What you should do: Only the lines from the one containing "ATN : 140.83" to the end of the records belong in the copy. Reproduce them word for word and drop the pictures.
··· Records to use ···
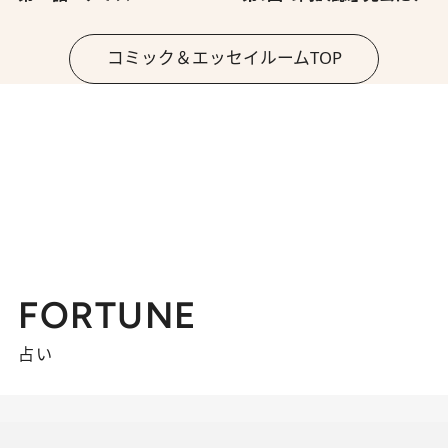
コミック＆エッセイルームTOP
FORTUNE
占い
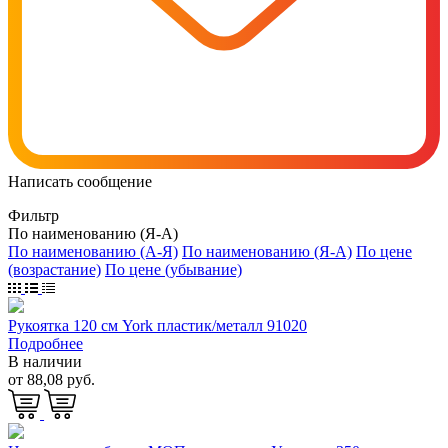
Написать сообщение
Фильтр
По наименованию (Я-А)
По наименованию (А-Я)
По наименованию (Я-А)
По цене
(возрастание)
По цене (убывание)
Рукоятка 120 см York пластик/металл 91020
Подробнее
В наличии
от 88,08 руб.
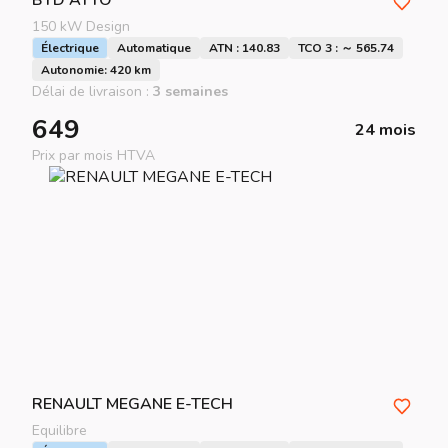
BYD
ATTO
150 kW Design
Électrique
Automatique
ATN : 140.83
TCO 3 : ～ 565.74
Autonomie: 420 km
Délai de livraison :
3 semaines
649
24 mois
Prix par mois HTVA
RENAULT
MEGANE E-TECH
Equilibre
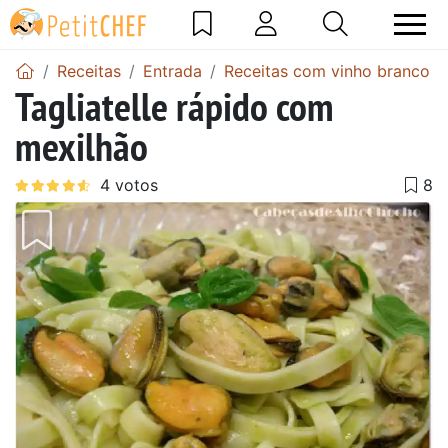
Receitas
Entrada
Receitas com vinho branco
Tagliatelle rápido com
mexilhão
···
Output for this exercise:
ATN : 140.83
TCO 3 : ～ 565.74
Autonomie: 420 km
Délai de livraison :
3 semaines
649
24 mois
Prix par mois HTVA
RENAULT
MEGANE E-TECH
Equilibre
Receitas
Entrada
Receitas com vinho branco
Tagliatelle rápido com
mexilhão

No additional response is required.